Various Stacking Patterns of Two-Dimensional Molecular Assemblies in Hydrogen-Bonded Cocrystals: Insight into Competitive Intermolecular Interactions and Control of Stacking Patterns

Control over the stacking patterns in 2D molecular assemblies is demonstrated using chemical modification. A target system is a hydrogen-bonded cocrystal (2:1) composed of 2-pyrrolidone (Py) and chloranilic acid (CA) (PyCA). X-ray crystallography showed that weak intersheet interactions give rise to a variety of metastable overlapping patterns comprised of the 2D assemblies mainly formed via hydrogen bonds, affording reversible and irreversible structural phase transitions.
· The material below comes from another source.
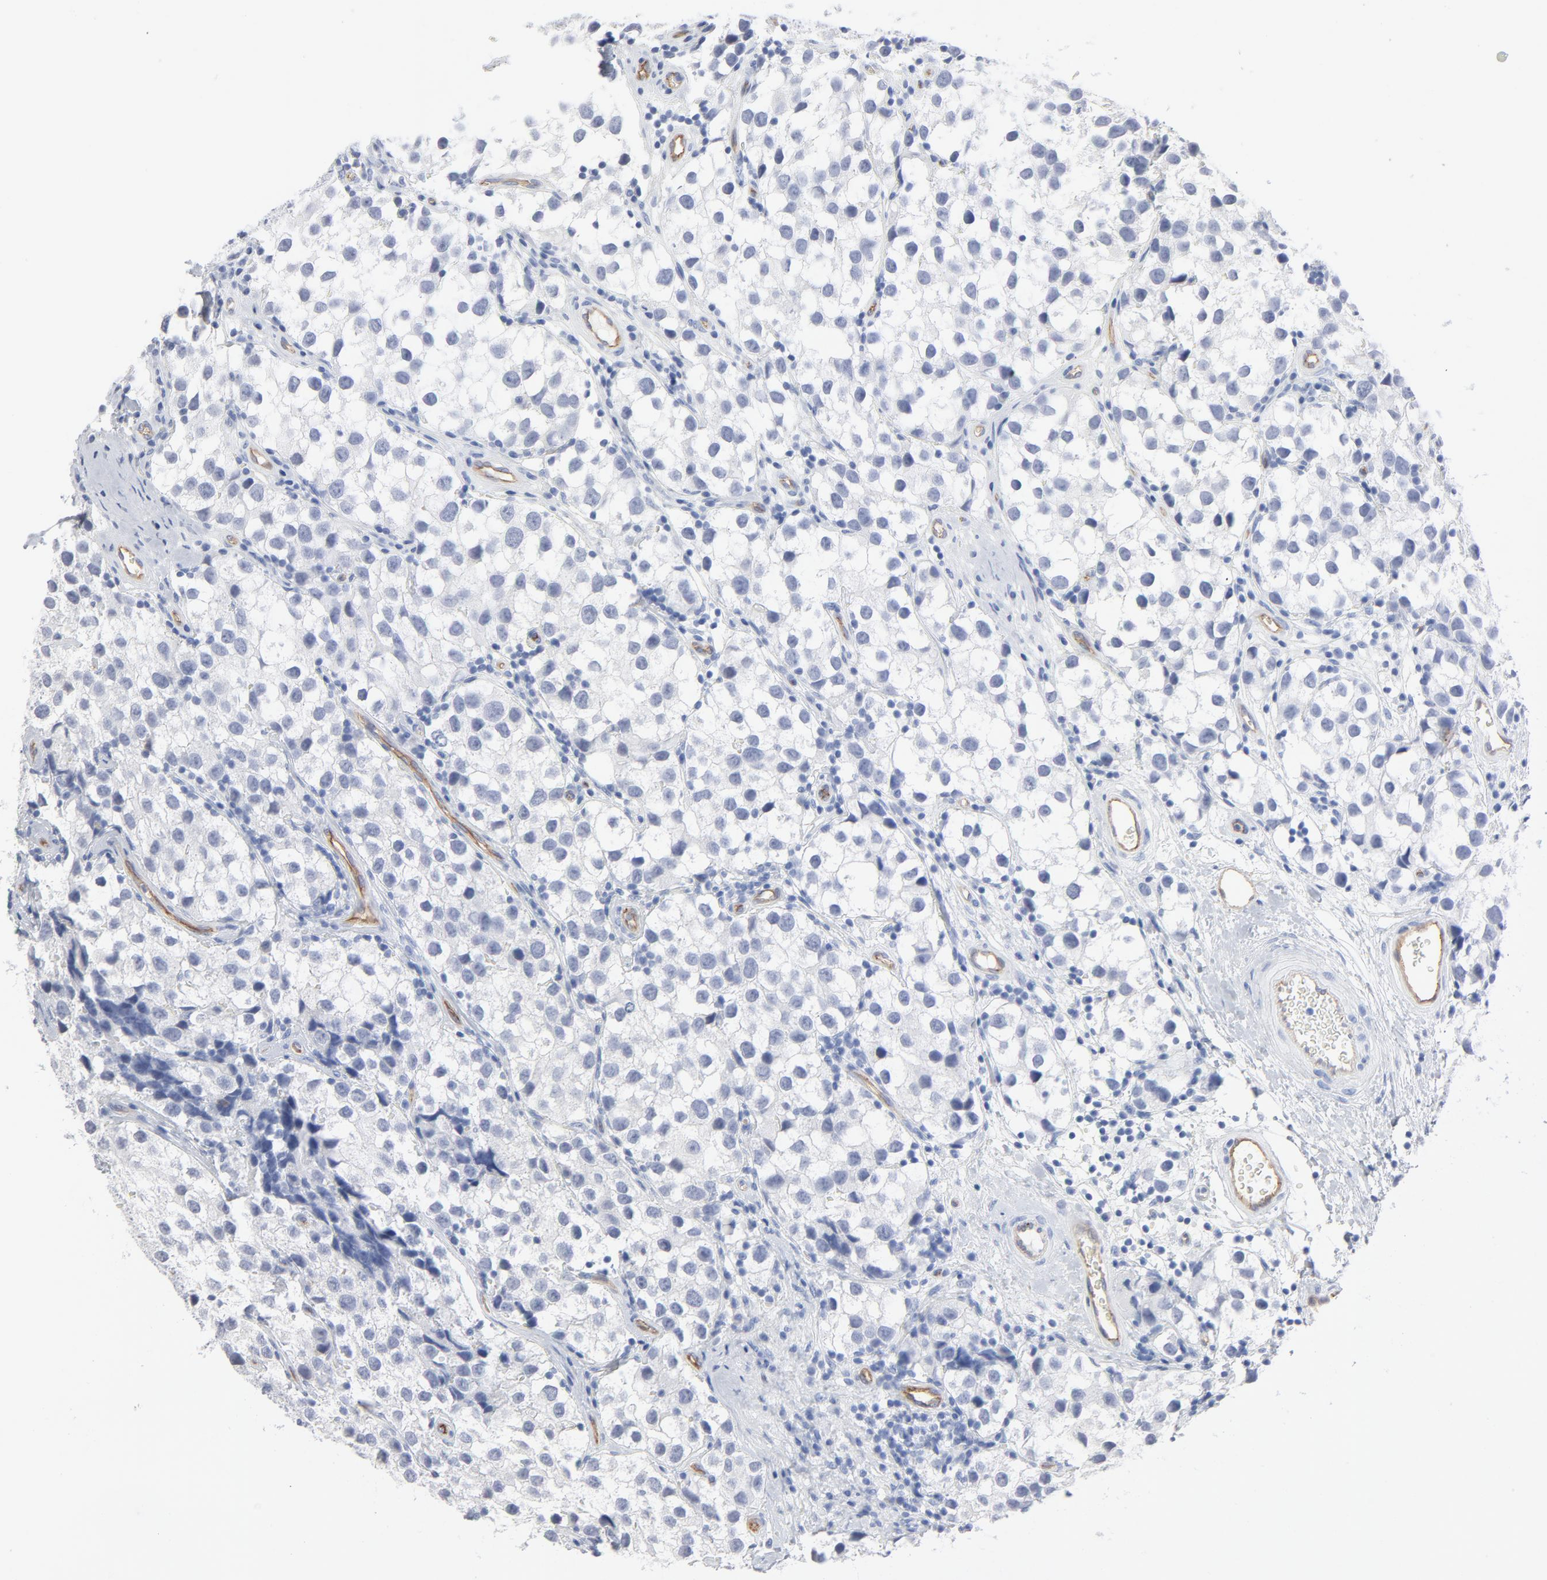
{"staining": {"intensity": "negative", "quantity": "none", "location": "none"}, "tissue": "testis cancer", "cell_type": "Tumor cells", "image_type": "cancer", "snomed": [{"axis": "morphology", "description": "Seminoma, NOS"}, {"axis": "topography", "description": "Testis"}], "caption": "Seminoma (testis) was stained to show a protein in brown. There is no significant positivity in tumor cells.", "gene": "SHANK3", "patient": {"sex": "male", "age": 39}}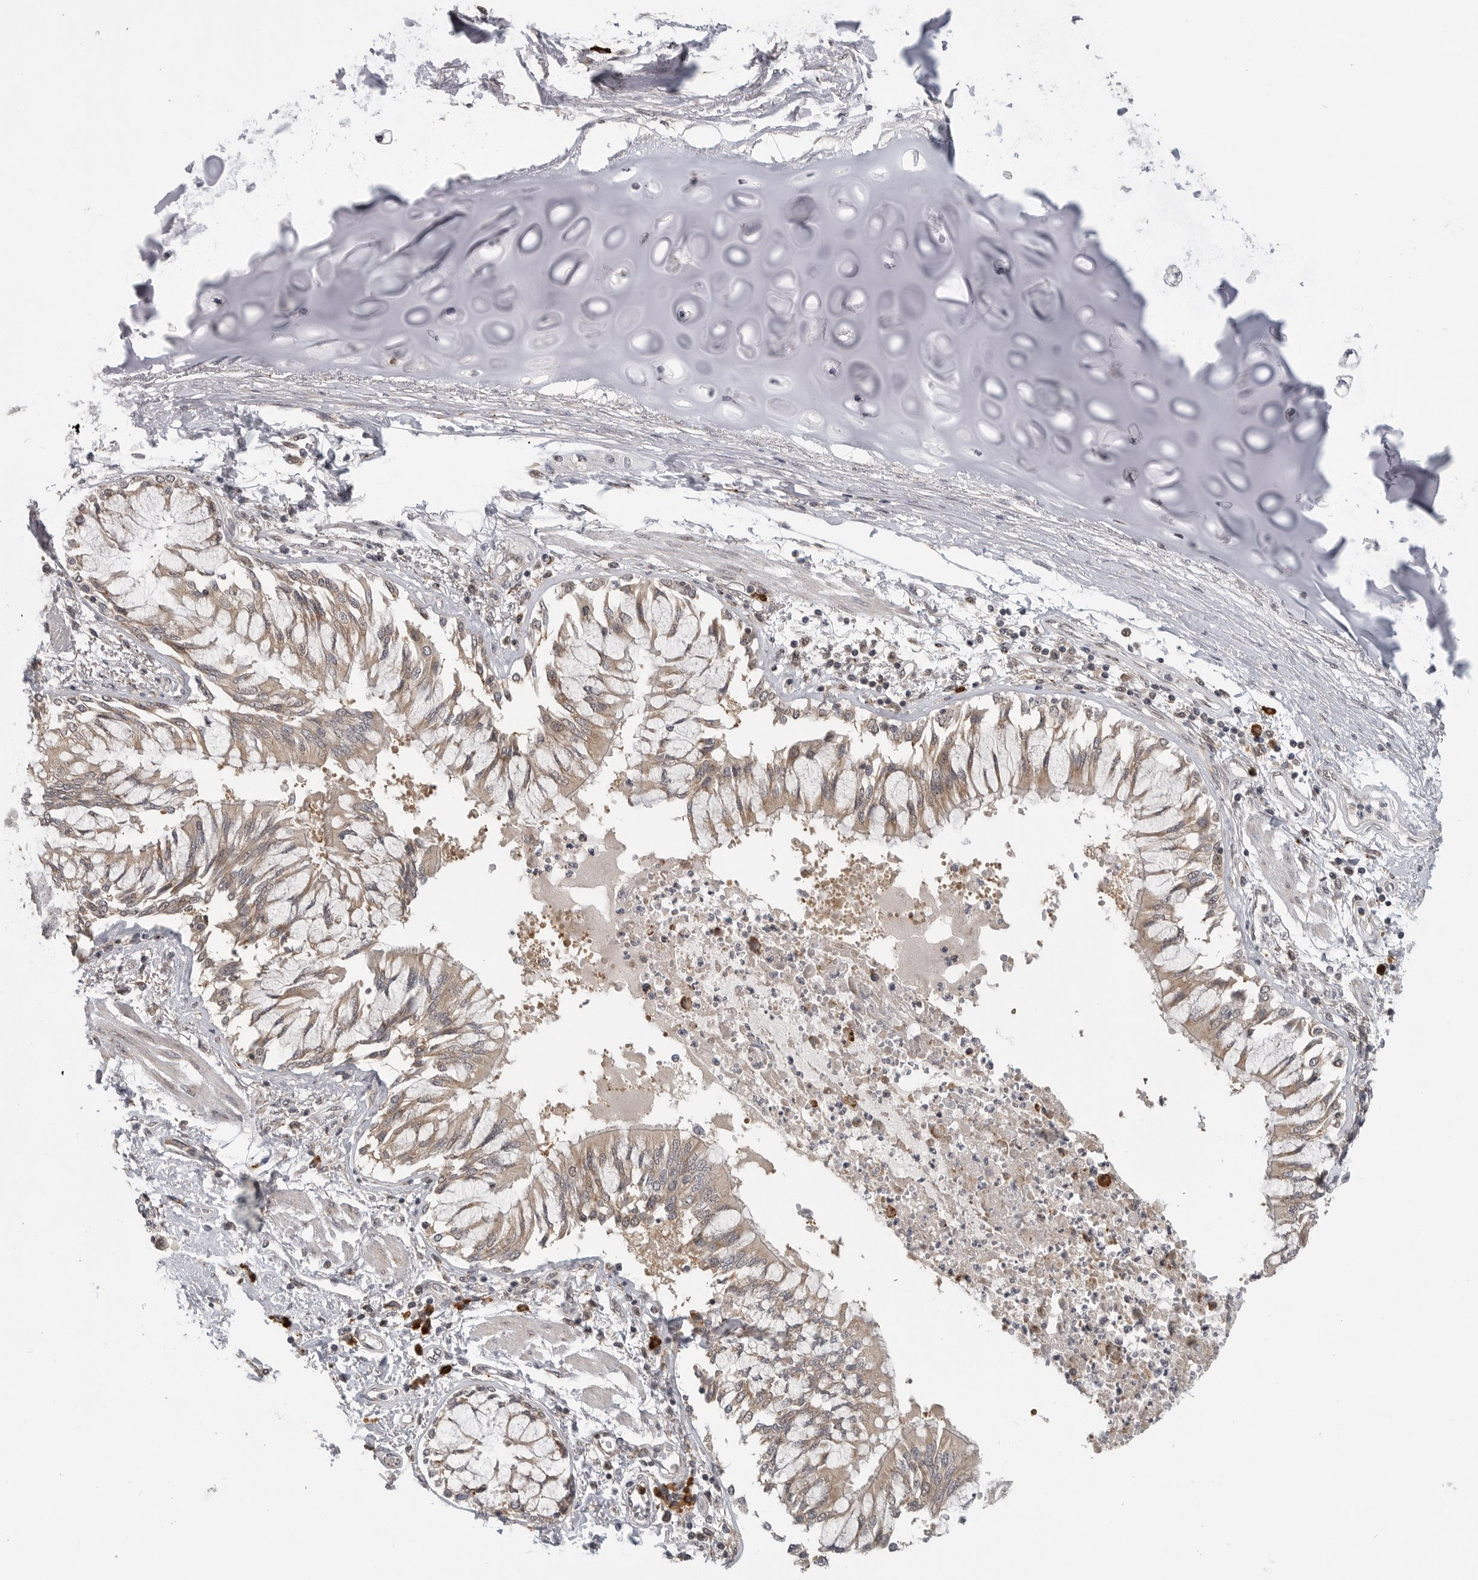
{"staining": {"intensity": "moderate", "quantity": ">75%", "location": "cytoplasmic/membranous"}, "tissue": "bronchus", "cell_type": "Respiratory epithelial cells", "image_type": "normal", "snomed": [{"axis": "morphology", "description": "Normal tissue, NOS"}, {"axis": "topography", "description": "Cartilage tissue"}, {"axis": "topography", "description": "Bronchus"}, {"axis": "topography", "description": "Lung"}], "caption": "Unremarkable bronchus was stained to show a protein in brown. There is medium levels of moderate cytoplasmic/membranous staining in approximately >75% of respiratory epithelial cells.", "gene": "CEP295NL", "patient": {"sex": "female", "age": 49}}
We prepared cocrystals of Py and anilic acids bearing different halogens, in which 2D assemblies isostructural with those observed in PyCA exhibit various overlapping patterns. The order of stability for each overlapping pattern estimated using calculations of the intermolecular interactions did not completely coincide with those indicated by our experimental results, which can be explained by considering the entropic effect: the molecular motion of Py as detected using nuclear quadrupole resonance spectroscopy.

Automated summary

This study demonstrates control over the stacking patterns in 2D molecular assemblies through chemical modification, focusing on a hydrogen-bonded cocrystal system. Experimental results show that the stability order of overlapping patterns may be influenced by the entropic effect of molecular motion, as detected using nuclear quadrupole resonance spectroscopy.